The Opinion

by Manuela Vaz, President of Accenture Portugal
Artificial Intelligence (AI) has definitively moved beyond being a technological promise to establishing itself as one of the main forces transforming companies and economies. Today, we no longer speak only of efficiency or automation: we speak of growth, reinvention, and competitive advantage. But as technological ambition increases, it becomes clearer that the true differentiator does not lie only in the sophistication of the tools. It lies, above all, in organizations’ ability to engage people, transform culture, and build the right foundations to scale this change.
After two years of unprecedented acceleration, business leaders enter 2026 with renewed confidence. AI has taken a central place on the strategic agenda, not as a complementary technology, but as a driver of value creation. The Accenture Pulse of Change 2026 study confirms this: a large majority of executives plan to increase investment in this area, and 78% already recognize AI as a decisive factor for revenue growth. The signal is clear. AI has entered a new phase of maturity.
But this confidence coexists with a more demanding reality. Despite enthusiasm and investment, human and organizational vulnerabilities still exist that limit the transformation of technological potential into tangible, cross-functional, and sustainable value.
The first challenge is, from the outset, human. The same study reveals a striking contrast: while 82% of leaders anticipate a level of change higher than in 2025, only 38% of employees believe that their organizations are truly prepared to respond to technological disruption. This gap between leadership vision and team perception is not merely an internal alignment detail. It is a risk signal. No transformation strategy is truly solid if people do not recognize themselves in it.
This tension becomes even more evident when looking at the practical adoption of AI. Despite the rapid pace of investment, only one-third of executives report having achieved sustained and organization-wide impact across the company. Never before has so much been invested, never before has so much been said about AI, and yet the results still fall short of the announced potential. The explanation, to a large extent, continues to lie with people. Only a minority feel they are co-authors of the change. And this tells us something essential: defining the right strategy is not enough. It must be communicated clearly, with engagement, empowerment, and trust. Otherwise, there is a risk of accelerating reinvention without aligning the talent that makes it possible.
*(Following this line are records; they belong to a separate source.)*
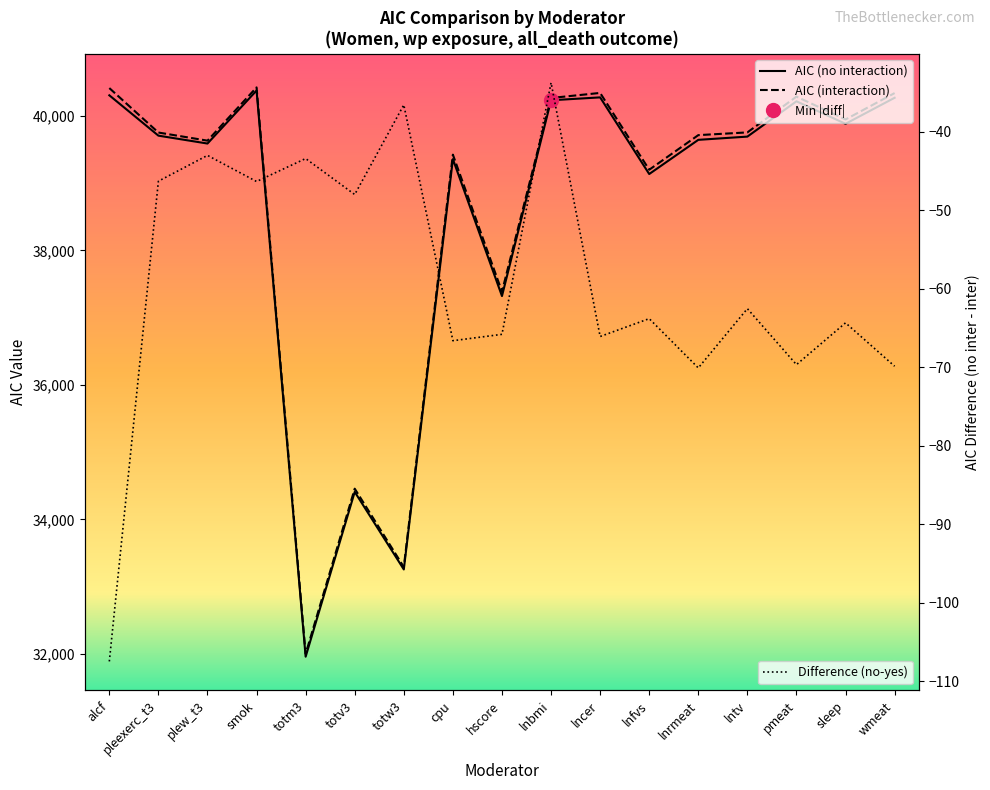

What is the difference between the maximum and minimum values in the aic_inter series?

8417.1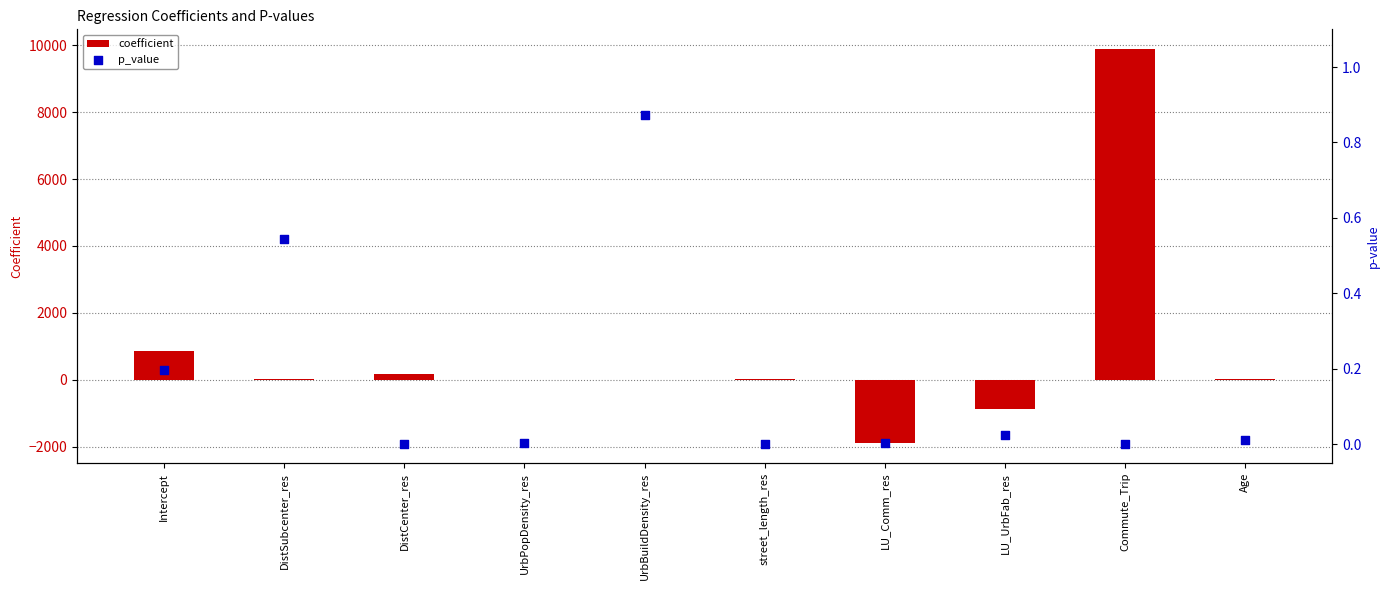

What are all the series names shown in the legend?

coefficient, p_value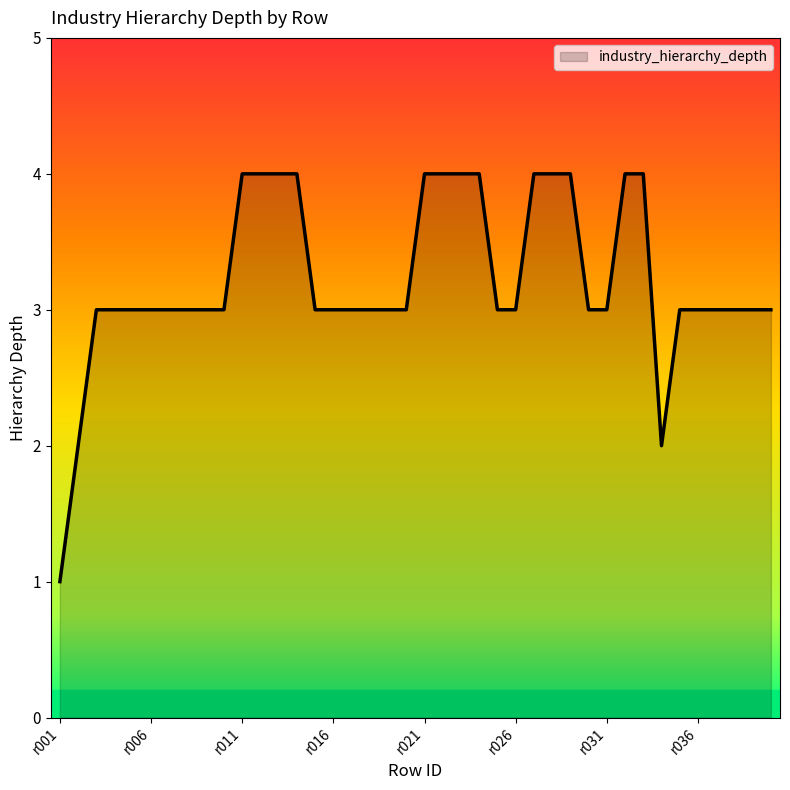

What is the greatest value displayed?

4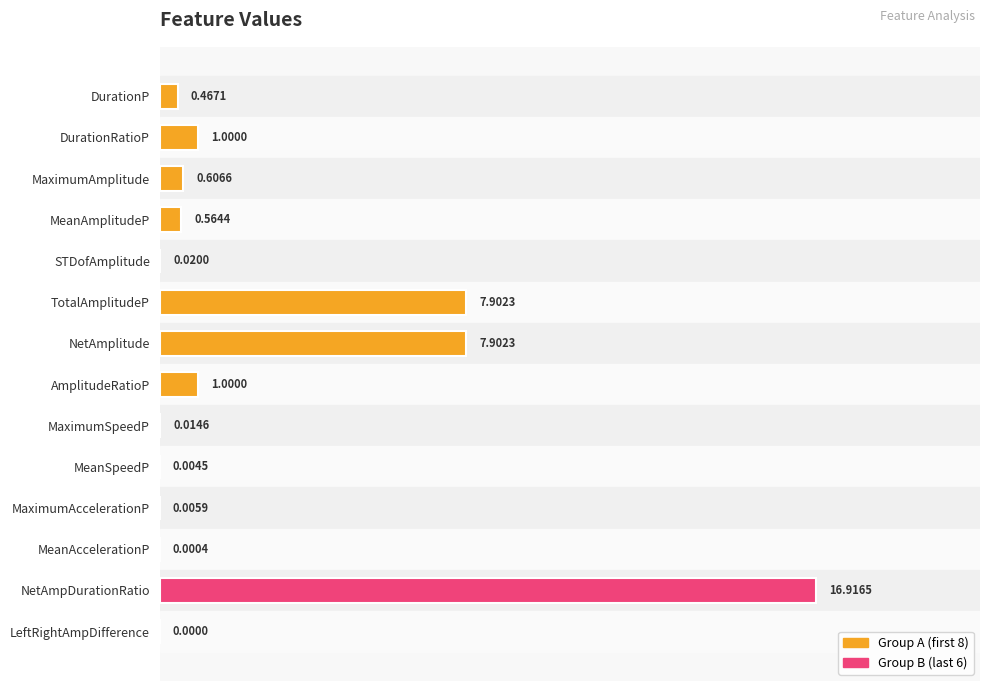

Between MaximumAmplitude and MaximumSpeedP, which is larger?

MaximumAmplitude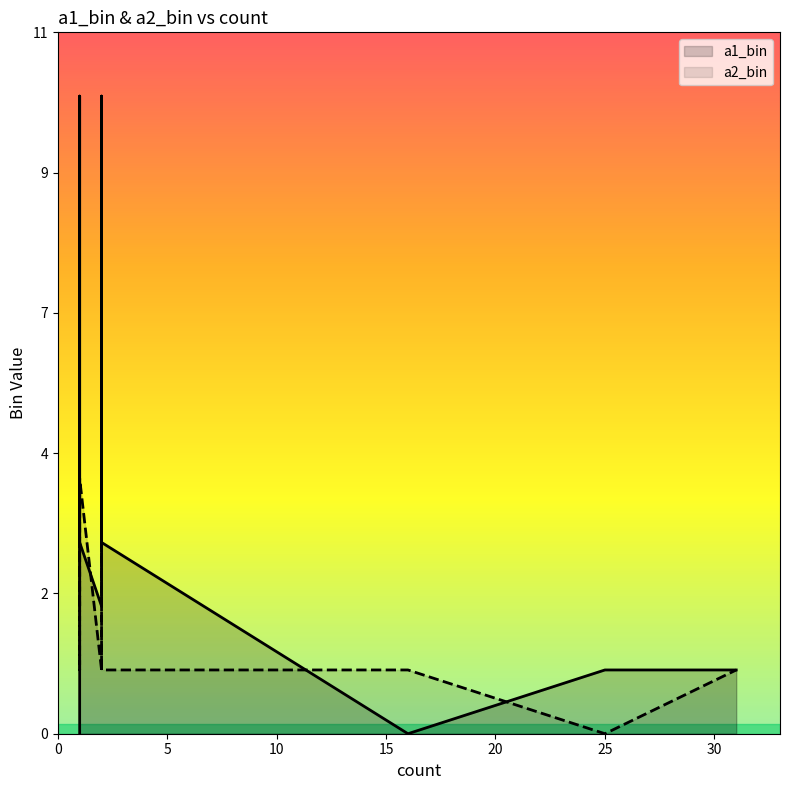

Which series changed the most between 1 and 25?

a2_bin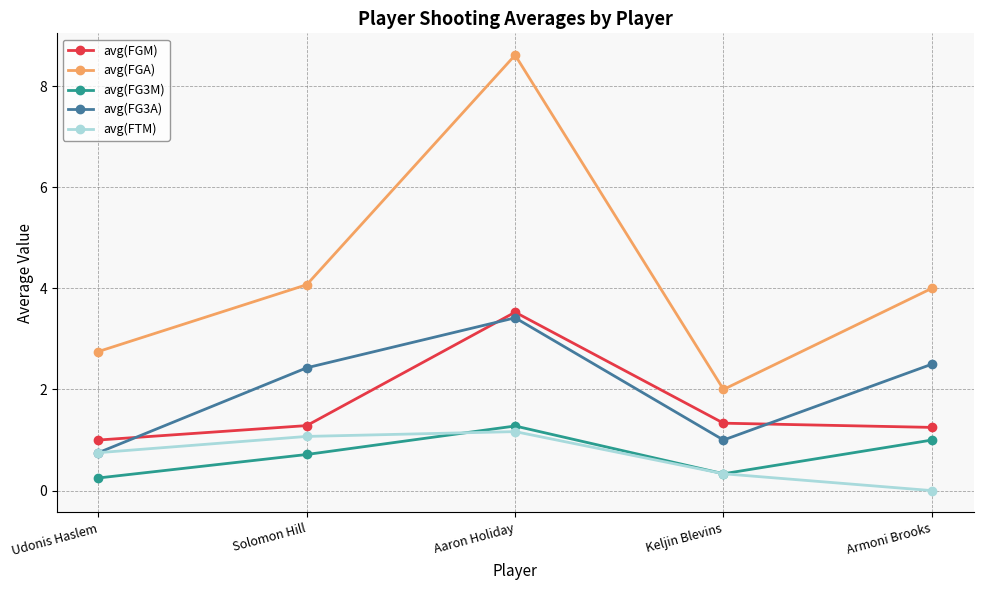

Which series has the largest total across all categories?

avg(FGA)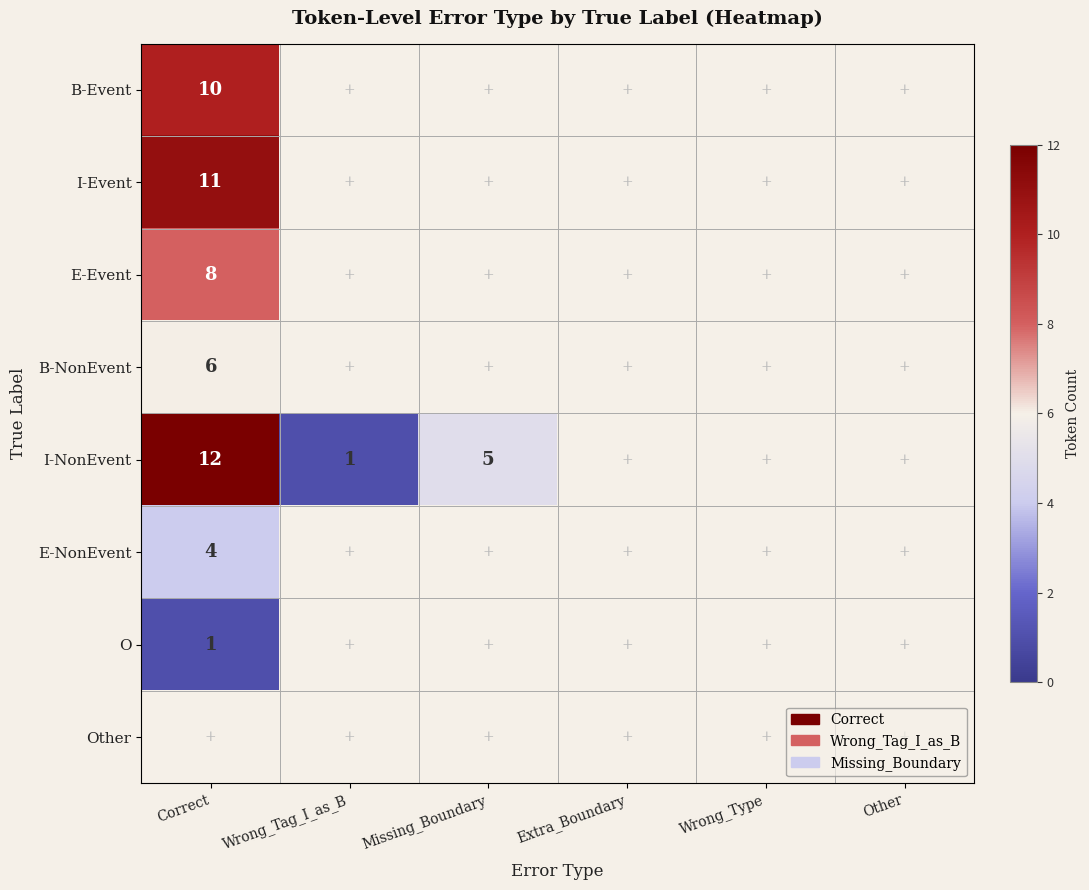

Is it true that I-NonEvent equals 3 at Missing_Boundary?

False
The good news is that the willingness to learn exists. Many professionals recognize having developed new skills and believe that clearer and more targeted training would make them more confident in using AI. Talent is not lacking. What is often missing is the right context to activate it. Training is essential. But inspiring, mobilizing, and giving meaning to change is what transforms a technological agenda into a true collective project.
There is a second critical dimension that cannot be ignored: the readiness of enterprise architectures. There is no AI at scale without a technological foundation capable of supporting it. Many organizations already have ambition, relevant use cases, and the desire to move forward. The problem arises when they attempt to build this ambition on fragmented environments, dispersed data, legacy systems, and governance models that do not meet the demands of this new era.
Here too the data is revealing. In the Pulse of Change study, 35% of leaders identify the existence of a robust data strategy and foundational digital capabilities as the main accelerator for AI implementation and scalability. This means that organizations understand that the AI race is not won only at the level of applications or models. It is won with a robust digital core, reliable and well-governed data, interoperability between platforms, built-in security from the start, and architectures designed to grow. However, only 11% report having these conditions already in place.
This is a decisive issue. The value of AI does not result from the isolated adoption of tools. It results from its integration at the core of the business. AI only generates lasting impact when it is linked to processes, operations, customer and employee experience, and decision-making itself. Our studies show, moreover, that companies with AI-led processes outperform their peers and that 74% of organizations report that investments in generative AI and automation have met or exceeded expectations. Still, only 16% report having fully modernized, AI-led processes. The gap between potential and execution therefore remains significant.
It is precisely at this convergence between talent and architecture that competitiveness in the coming years will be decided. Winning organizations will not be those that choose between investing in technology or investing in people. They will be those that understand this choice is false. The two dimensions are inseparable. Without people, AI is not adopted. Without architecture, AI does not scale. Without culture, transformation does not gain traction. Without a digital foundation, ambition does not translate into execution.
Adopting AI is inevitable. Transforming it into sustainable growth, however, remains a strategic act of leadership. It requires more than technological enthusiasm. It requires vision, trust, talent prepared to evolve, and architectures capable of supporting reinvention. It is in the combination of technological intelligence and organizational intelligence that the true competitive differentiator of 2026 will reside.